‘The spirit behind the eyes’

Dot, the eyeless cat, gets second chance at life

COURTNEY HAYDEN/Sun-Gazette Dot, the eyeless cat, sits on a desk at the Beckoning Cat Project. Since Dot’s rehabilitation, she has become part of the Beckoning Cat Project family.

A small kitten named Dot was brought to the Beckoning Cat Project in July 2017 with two ruptured eyes and has had an excellent rehabilitation since having her eyes removed. Dot was found in the woods and was taken to New Beginnings Feral Rescue in Wilburton, where they then brought her to Beckoning Cat.

Nearby the woods where Dot was found, “a garage had just been demolished and there was a lot of feral cats living in the garage,” said Kerry Perry, one of three original founders and director at the Beckoning Cat Project. The people who found Dot tried to catch some of the cats but couldn’t — Dot was the only one they could get because she “was totally blind,” she said. “She was the only one they could catch that day.”

Through spaying and neutering, the Beckoning Cat Project’s main service, they are able to work with New Beginnings Feral Rescue. New Beginnings contacted Beckoning Cat to see if they could help Dot.

The Beckoning Cat Project began in 2013, with their clinic opening in 2014; since, they have been able to spay and neuter 16,000 cats. They aim to spread compassion for animals and their mission is to help the population problem and feral or stray cats like Dot.

Dot was born in May, so when she was brought to the Beckoning Cat Project in July, she was only 7 to 8 weeks old and 1.2 pounds.

Since “both of her eyes had ruptured, they were bulging — they had to be removed,” Perry said. “We have seen some ruptured eyeballs because we do work a lot ferals and strays, but this was both eyes and she was just so tiny she could fit in the palm of your hand, she was that little.”

Ruptured eyes like Dot’s happen from severe upper-respiratory issues, Perry said. Although the Beckoning Cat Project’s primary service is spaying and neutering they did remove Dot’s eyes.

A lot of people thought Dot should be euthanized because of her eyes, although those who met her fell in love with her spirit and story. In particular, those at the Beckoning Cat Project, Perry said. Her story was shared over social media and people wanted to adopt her, but her home is now with the Beckoning Cat Project.

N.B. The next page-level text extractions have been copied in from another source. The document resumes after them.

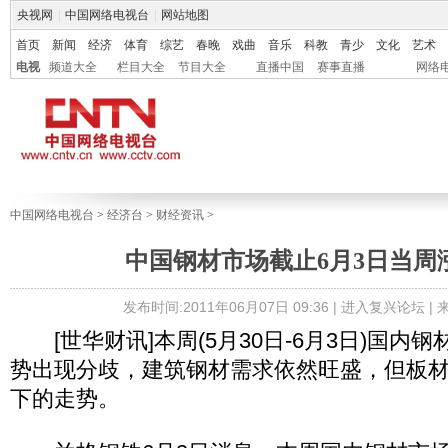
央视网
|
中国网络电视台
|
网站地图
首页
新闻
经济
体育
综艺
春晚
戏曲
音乐
科教
青少
文化
艺术
电视
频道大全
栏目大全
节目大全
直播中国
赛事直播
网络
中国网络电视台
>
经济台
>
财经资讯
>
中国钢材市场截止6月3日当周
发布时间:2011年06月07日 09:36 |
进入复兴论坛
|
[世华财讯]本周(5月30日-6月3日)国内
势出现分歧，建筑钢材需求依然旺盛，但板
下的走势。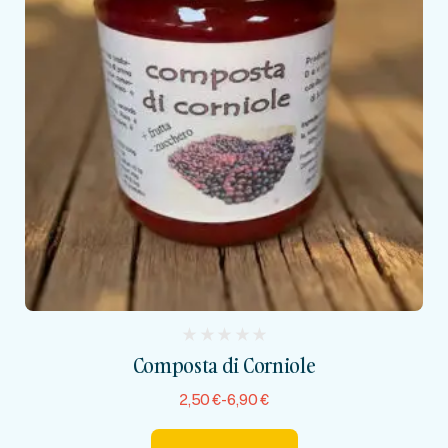
(
Composta di Corniole
reviews)
2,50
€
-
6,90
€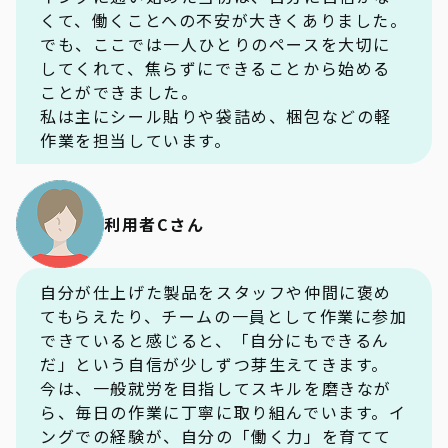
くて、働くことへの不安が大きくありました。
でも、ここでは一人ひとりのペースを大切に
してくれて、焦らずにできることから始める
ことができました。
私は主にシール貼りや袋詰め、梱包などの軽
作業を担当しています。
利用者Cさん
自分が仕上げた製品をスタッフや仲間に褒め
てもらえたり、チームの一員として作業に参加
できていると感じると、「自分にもできるん
だ」という自信が少しずつ芽生えてきます。
今は、一般就労を目指してスキルを磨きなが
ら、毎日の作業に丁寧に取り組んでいます。イ
ングでの経験が、自分の「働く力」を育てて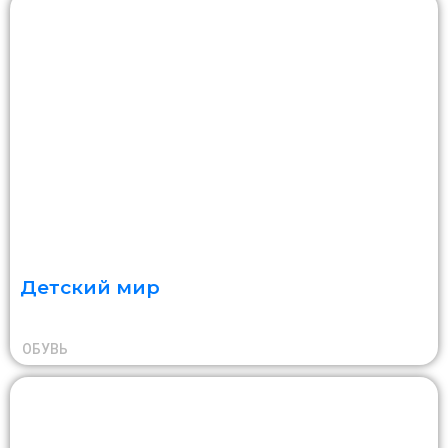
Детский мир
ОБУВЬ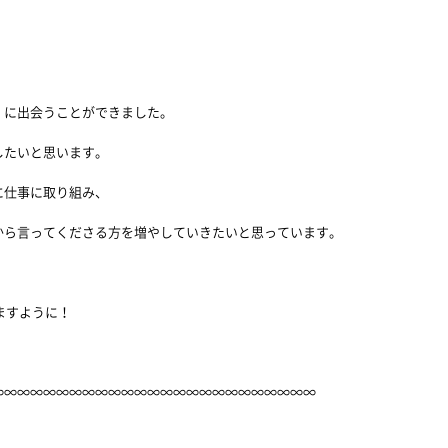
」に出会うことができました。
したいと思います。
に仕事に取り組み、
から言ってくださる方を増やしていきたいと思っています。
ますように！
∞∞∞∞∞∞∞∞∞∞∞∞∞∞∞∞∞∞∞∞∞∞∞∞∞∞∞∞∞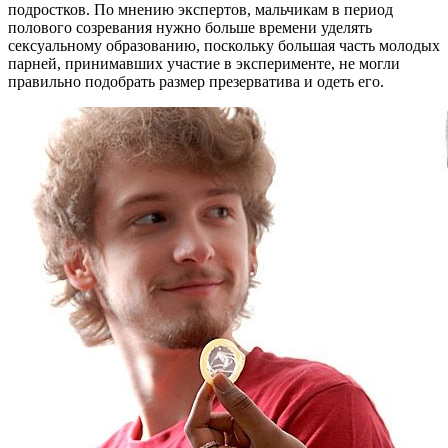
подростков. По мнению экспертов, мальчикам в период
полового созревания нужно больше времени уделять
сексуальному образованию, поскольку большая часть молодых
парней, принимавших участие в эксперименте, не могли
правильно подобрать размер презерватива и одеть его.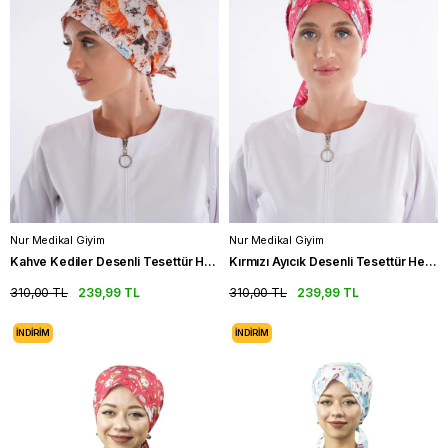
Nur Medikal Giyim
Nur Medikal Giyim
Kahve Kediler Desenli Tesettür Hemşire Bonesi Doktor Cerrahi Bone
Kırmızı Ayıcık Desenli Tesettür Hemşire Bonesi Doktor Cerrahi Bone
310,00 TL
239,99 TL
310,00 TL
239,99 TL
İNDIRIM
İNDIRIM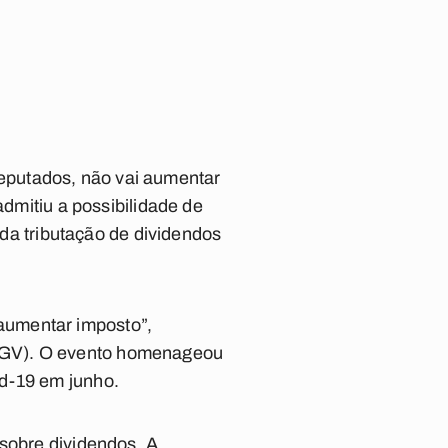
eputados, não vai aumentar
admitiu a possibilidade de
 da tributação de dividendos
e aumentar imposto”,
(FGV). O evento homenageou
id-19 em junho.
 sobre dividendos. A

Dot was, and still is, a happy, perky and playful cat — she runs, plays and jumps like a normal cat would — even with her ruptured eyes, she said. Dot also would be sitting on people’s shoulders and even snuggling in their hair.

Perry, and those at Beckoning Cat, fell in love with “the spirit behind the eyes,” she said.

Although Dot did come from a feral colony and was a feral cat, she adapted quickly — becoming social — as she was brought in as a kitten, Perry said.

Feral colony’s of cats form because there is food, shelter and water, like the garage Dot was found near, Perry said. The best way to aid this problem is not through euthanization, but through spaying and neutering.

“If you go in and take a colony of cats and you say ‘I’m just going to trap them all and euthanize them,’ it’s going to fill right back in and it’s called the vacuum effect,” she said.

“Her life is worth saving just like the mole that is in the ground and the bird that sings in the sky, they all are here for whatever reason and you don’t just discard animals,” Perry said.

Dot had her eyes removed, one at a time. This is not a service the Beckoning Cat Project provides for pets as it is full service and should be done through one’s veterinary, she said. With Dot’s eyes removed, her other senses have been heightened.

“We weren’t 100 percent sure she was going to make it because you don’t know what else is going on and don’t know how bad it is,” Perry said.

“We are amazed everyday. We all just sit here and we love watching her. We love having her here,” Perry said. “Animals aren’t people, but they don’t get beat down. They are just like ‘this is what I am, this is what I have, this is how I deal with and on goes life.’ “

Since Dot’s rehabilitation, she has become the mascot of the Beckoning Cat Project and is a part of their family. Since arriving in July, she has made a best friend at the clinic, Martin, also called “Marty,” a fellow cat that resides at the Beckoning Cat Project.

When visitors stop by the Beckoning Cat Project, they typically do not know Dot does not have eyes while playing with her because of her spirit and energy until the employees tell me or they get a glimpse, Perry said.

“This is a cat that was in extreme pain, she was blind, she was just out there by herself,” and “this cat wants to have a life and she was worth saving,” Perry said. “We could see this behind her.”